As it turned out, I loved it.

Let there be no doubt: Witches of East End is cheesy. Seriously cheesy. It follows a family of witches (a mother and her two adult daughters) living incognito in a picturesque New England town too small to make it onto any map. Freya, the wild younger sister, works as a bartender while Ingrid, the uptight older sister, steams blueprints at the local library, refusing to let her hair down or show off her cleavage. We’ve met these characters already, in other novels and on TV, and the same goes for their supporting cast -- the gay best friend, the perfectly wholesome fiancé, and of course the magnetic bad boy.

            Photo of the author by Denise Bovee

So what’s to love among all these cliches?

Maybe it’s time for another confession. Though I haven’t explored many fantasy worlds beyond Narnia and Hogwarts, I’ve toed the line of a possibly even more maligned brand of fiction. The Sisterhood of the Traveling Pants and The Princess Diaries paved the way during my teen years. Before long, I’d also tried Bridget Jones’s Diary and Sex and the City; when I hit Bergdorf Blondes and The Friday Night Knitting Club, I knew I’d gone too far. But by then, I’d already fallen in love with a sizable stack of books that could be described (accurately or not) as “chick lit.”

All of this is to say that I understand the stylistic conventions typical of a book like Witches of East End, a book, like its “chick lit” sisters, meant as feel-good, page-turning entertainment. Their casual, conversational narration tends to be peppered with fragments, ellipses, italics for emphasis, and “yes”es and “oh”s at the beginnings of sentences, as if the narrator means to answer our unasked questions. This excerpt from Witches gives examples of all the above: “Yes, they had made love the night of her engagement party... no, they had fucked. [...] But that was enough. After that she had regained her senses.”

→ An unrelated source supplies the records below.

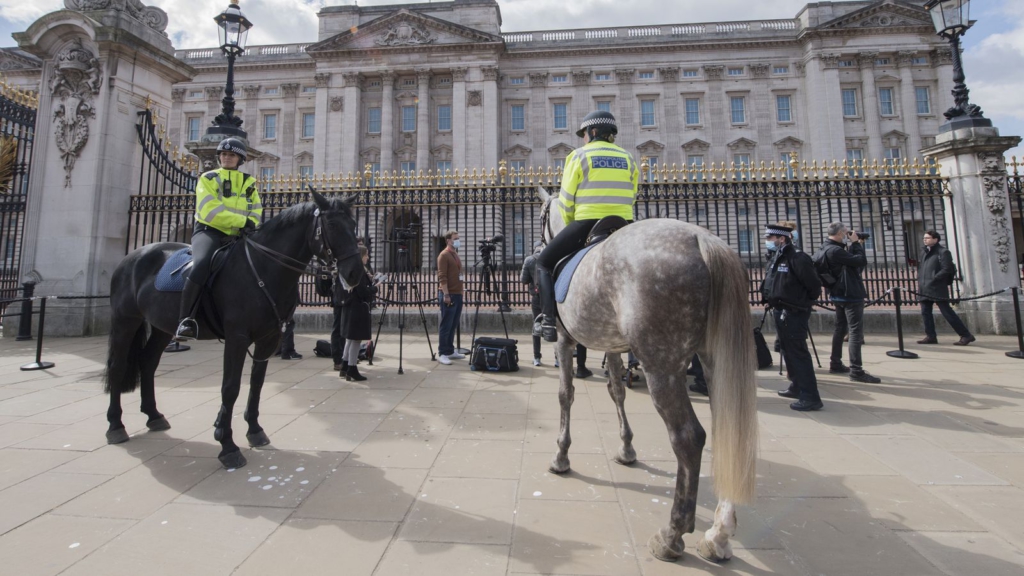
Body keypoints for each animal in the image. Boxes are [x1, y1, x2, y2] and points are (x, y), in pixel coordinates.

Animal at [105, 191, 362, 467]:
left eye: (354, 224)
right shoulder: (236, 338)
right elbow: (230, 387)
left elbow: (256, 384)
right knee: (117, 366)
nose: (355, 274)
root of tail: (133, 254)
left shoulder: (268, 338)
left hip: (162, 326)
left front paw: (255, 431)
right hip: (125, 320)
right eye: (332, 225)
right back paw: (115, 425)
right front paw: (227, 445)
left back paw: (154, 416)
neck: (263, 268)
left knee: (148, 362)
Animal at [536, 187, 761, 561]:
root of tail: (703, 240)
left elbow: (565, 395)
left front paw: (561, 456)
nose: (538, 247)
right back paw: (718, 535)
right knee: (726, 426)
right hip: (714, 358)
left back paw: (671, 536)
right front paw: (626, 448)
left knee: (689, 437)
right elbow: (617, 390)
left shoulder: (566, 340)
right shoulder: (612, 343)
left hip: (662, 364)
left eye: (540, 216)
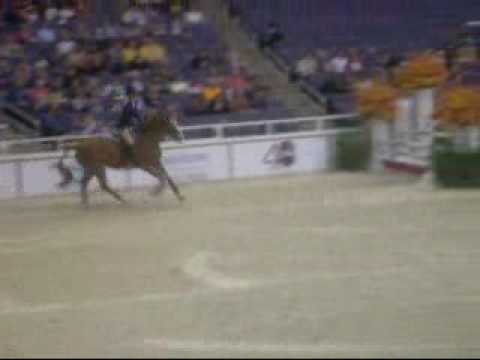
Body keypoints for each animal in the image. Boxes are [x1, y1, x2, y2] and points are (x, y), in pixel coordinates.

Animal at [54, 109, 184, 208]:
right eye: (171, 126)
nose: (180, 138)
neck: (148, 141)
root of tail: (79, 144)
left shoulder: (157, 162)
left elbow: (167, 176)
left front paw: (179, 196)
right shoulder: (145, 166)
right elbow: (161, 177)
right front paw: (155, 192)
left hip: (93, 168)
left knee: (89, 183)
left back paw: (90, 203)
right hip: (95, 166)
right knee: (99, 184)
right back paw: (120, 200)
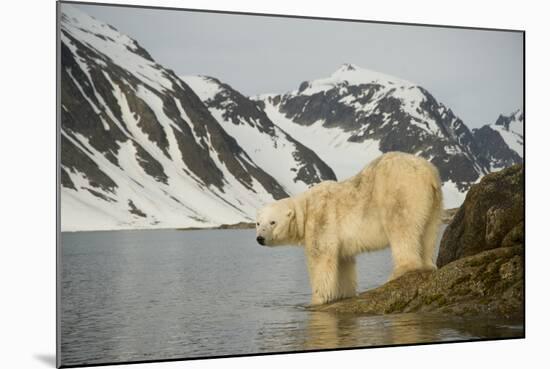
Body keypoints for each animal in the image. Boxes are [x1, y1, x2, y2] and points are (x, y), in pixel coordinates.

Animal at [258, 152, 444, 304]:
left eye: (272, 222)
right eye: (259, 223)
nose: (260, 238)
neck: (305, 208)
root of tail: (429, 172)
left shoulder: (321, 220)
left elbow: (320, 259)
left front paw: (317, 299)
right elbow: (343, 264)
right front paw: (343, 294)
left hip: (400, 191)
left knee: (401, 226)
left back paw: (399, 271)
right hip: (435, 203)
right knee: (429, 232)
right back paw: (428, 265)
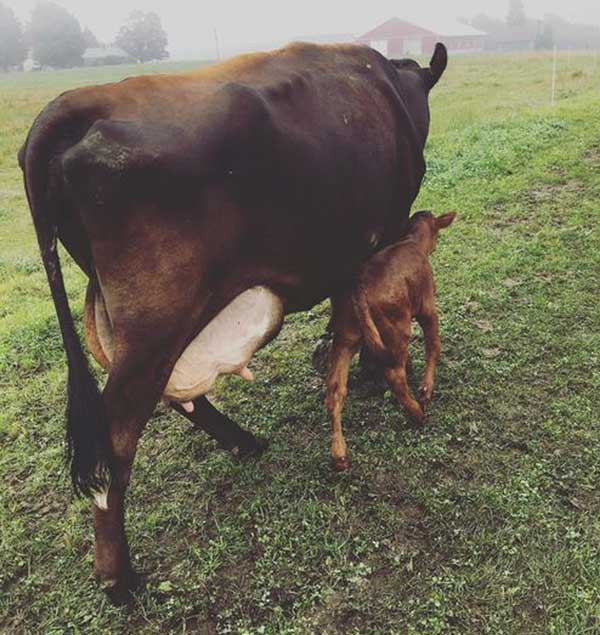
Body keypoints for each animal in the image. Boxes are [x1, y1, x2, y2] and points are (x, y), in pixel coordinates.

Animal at [326, 211, 458, 470]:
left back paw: (339, 454)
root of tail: (360, 287)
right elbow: (434, 345)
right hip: (397, 328)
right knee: (395, 376)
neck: (412, 242)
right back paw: (416, 413)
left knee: (335, 389)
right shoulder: (428, 307)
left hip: (346, 338)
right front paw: (426, 390)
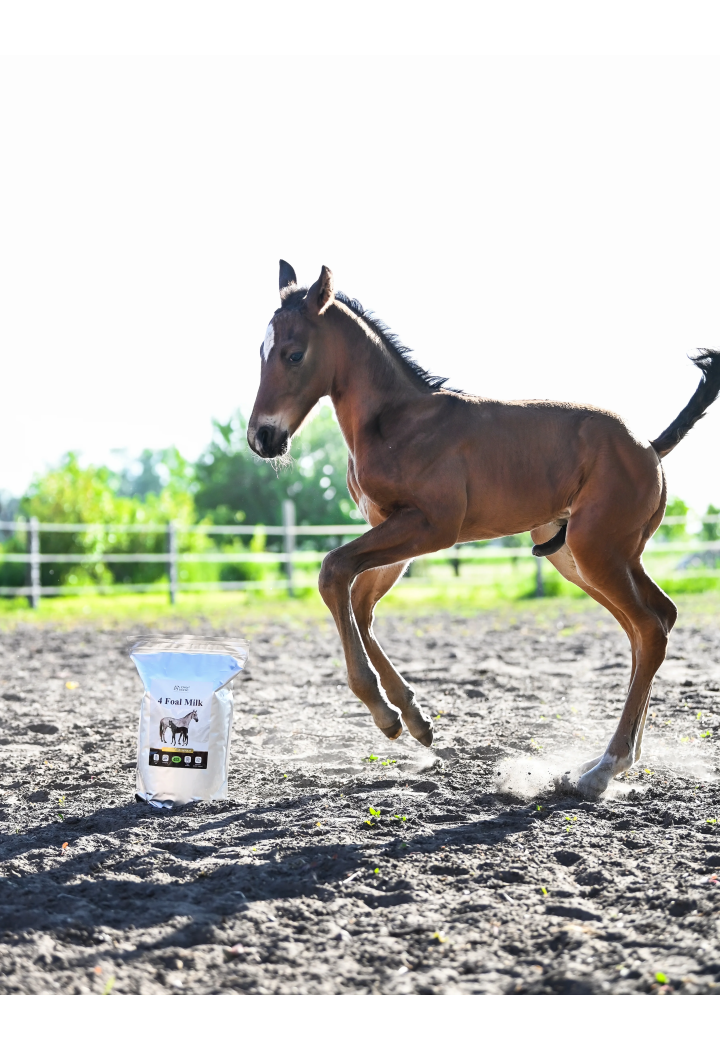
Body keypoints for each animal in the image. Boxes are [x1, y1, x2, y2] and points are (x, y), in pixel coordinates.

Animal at [248, 260, 720, 797]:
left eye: (294, 353)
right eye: (260, 352)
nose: (262, 437)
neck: (396, 420)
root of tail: (650, 447)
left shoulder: (431, 527)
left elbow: (333, 572)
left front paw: (386, 714)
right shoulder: (394, 530)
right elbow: (360, 601)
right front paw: (415, 720)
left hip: (596, 551)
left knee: (650, 628)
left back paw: (603, 768)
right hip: (586, 557)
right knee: (655, 622)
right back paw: (615, 760)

Sometimes the combination of all these elements leads to a book that feels unreadable, particularly for those of us with preconceived ideas about how prose should behave. That is, elegantly, deftly, like the sleek swimming pattern of a dolphin, not the perky bobbing of a sorority girl’s ponytail.

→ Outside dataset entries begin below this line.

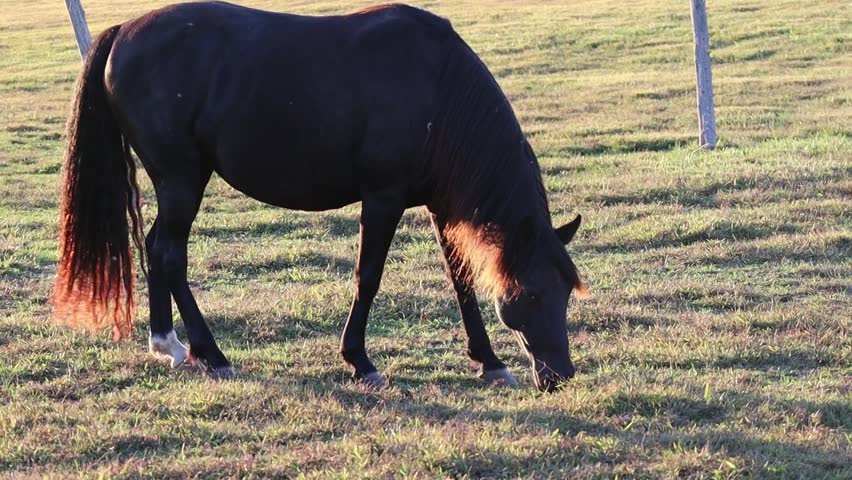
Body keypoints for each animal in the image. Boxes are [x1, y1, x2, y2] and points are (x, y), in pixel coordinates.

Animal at [52, 1, 588, 392]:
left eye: (565, 292)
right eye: (532, 294)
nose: (559, 376)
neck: (439, 89)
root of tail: (124, 31)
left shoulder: (439, 205)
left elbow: (461, 282)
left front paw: (489, 360)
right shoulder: (383, 199)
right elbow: (368, 277)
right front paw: (360, 361)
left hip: (175, 183)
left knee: (154, 248)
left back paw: (169, 344)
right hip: (182, 178)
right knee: (169, 254)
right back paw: (211, 353)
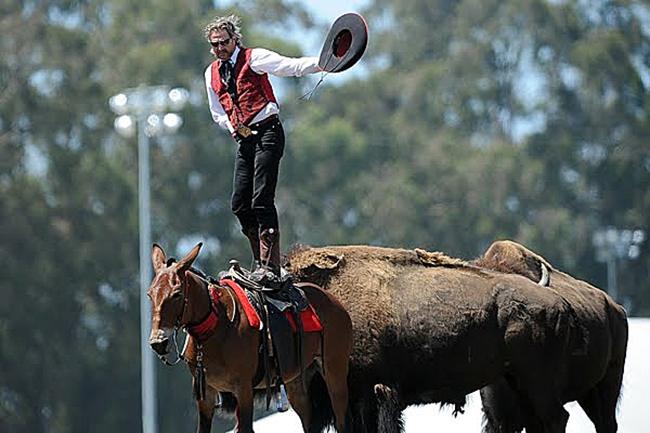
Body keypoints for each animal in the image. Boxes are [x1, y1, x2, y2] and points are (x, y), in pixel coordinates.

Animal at [147, 243, 352, 432]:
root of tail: (336, 303)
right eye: (150, 295)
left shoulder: (243, 389)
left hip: (334, 375)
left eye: (177, 294)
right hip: (298, 384)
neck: (216, 327)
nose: (158, 342)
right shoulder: (206, 395)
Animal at [470, 240, 628, 432]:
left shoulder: (547, 407)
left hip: (609, 382)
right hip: (587, 393)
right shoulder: (499, 416)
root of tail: (618, 310)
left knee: (606, 422)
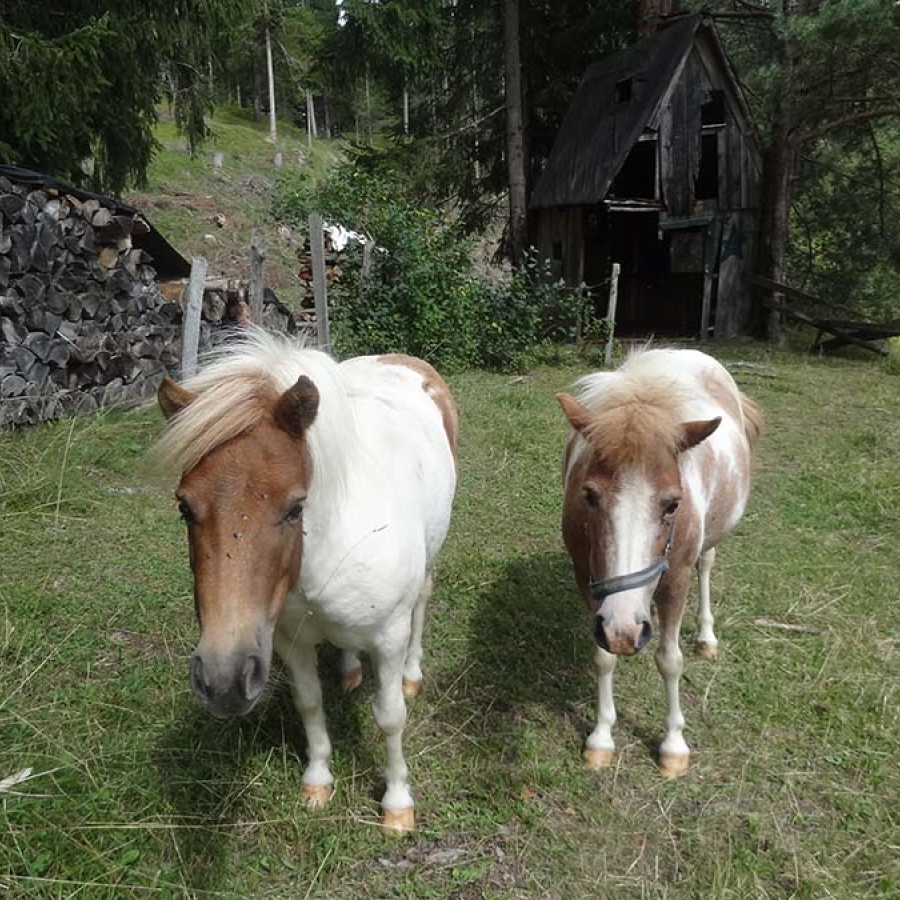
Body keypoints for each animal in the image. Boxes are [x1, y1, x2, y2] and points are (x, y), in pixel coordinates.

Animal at [152, 328, 458, 828]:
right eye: (184, 507)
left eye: (295, 508)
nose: (223, 681)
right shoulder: (288, 640)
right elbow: (309, 703)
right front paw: (317, 781)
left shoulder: (388, 637)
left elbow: (390, 716)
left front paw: (397, 804)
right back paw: (350, 669)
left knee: (422, 602)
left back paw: (412, 674)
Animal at [556, 348, 760, 776]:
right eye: (589, 495)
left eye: (672, 505)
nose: (623, 628)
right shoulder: (587, 579)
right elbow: (603, 656)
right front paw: (601, 738)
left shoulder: (676, 579)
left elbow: (669, 660)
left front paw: (673, 745)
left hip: (707, 545)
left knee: (707, 565)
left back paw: (706, 637)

But, as with all others, this style of writing can be done poorly and it can be done well. Melissa de la Cruz writes well. Her prose, though much closer on the spectrum to perky than elegant, translates effortlessly into imagery; the words disappear immediately. What’s left is an addictive, well-paced story about three immortal women whose histories, magical powers, and limitations the reader learns about only in small, scattered pieces. Much of the joy of de la Cruz’s novel comes from trying to understand the world that she’s built. What were Freya, Ingrid, and Joanna like in their previous incarnations? Where are the men of their  family? What is this supposed spell that keeps neighbors from noticing their immortality? And if they’re immortal, what makes them feel fear?

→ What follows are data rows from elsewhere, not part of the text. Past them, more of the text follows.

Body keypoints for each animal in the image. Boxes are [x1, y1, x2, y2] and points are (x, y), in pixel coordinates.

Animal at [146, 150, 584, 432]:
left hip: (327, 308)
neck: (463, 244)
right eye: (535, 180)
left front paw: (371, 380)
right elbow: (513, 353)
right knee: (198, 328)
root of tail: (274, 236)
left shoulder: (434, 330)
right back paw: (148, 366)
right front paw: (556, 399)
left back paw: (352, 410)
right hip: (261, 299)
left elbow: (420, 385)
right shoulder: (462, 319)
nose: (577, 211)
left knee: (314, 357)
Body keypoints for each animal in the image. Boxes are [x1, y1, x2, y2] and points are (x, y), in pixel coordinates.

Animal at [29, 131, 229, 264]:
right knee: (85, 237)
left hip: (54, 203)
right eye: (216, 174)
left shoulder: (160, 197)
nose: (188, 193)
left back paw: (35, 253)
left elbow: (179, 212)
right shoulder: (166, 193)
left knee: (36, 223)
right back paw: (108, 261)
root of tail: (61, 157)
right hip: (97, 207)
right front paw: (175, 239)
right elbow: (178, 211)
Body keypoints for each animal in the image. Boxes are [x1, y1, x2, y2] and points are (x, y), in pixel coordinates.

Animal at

When Joanna, Ingrid, and Freya turn out to be not just witches but Norse goddesses (not a spoiler), the novel’s candy coating gives way to an unexpected bit of nutrition. Though de la Cruz focuses mostly on the characters’ relationships, some of the ancient lore of Asgard, Midgard, and Hel weaves its way in as well, introducing a new world to an audience that might never have discovered it otherwise.

To be honest, though, I would have enjoyed Witches even without the educational redemption. Beneath the cheesy cover and my layers of prejudice, this novel is pure fun. I would call it a guilty pleasure book, but I don’t feel guilty at all.

Mia Monnier is a graduate of Middlebury College who lives and writes in Los Angeles.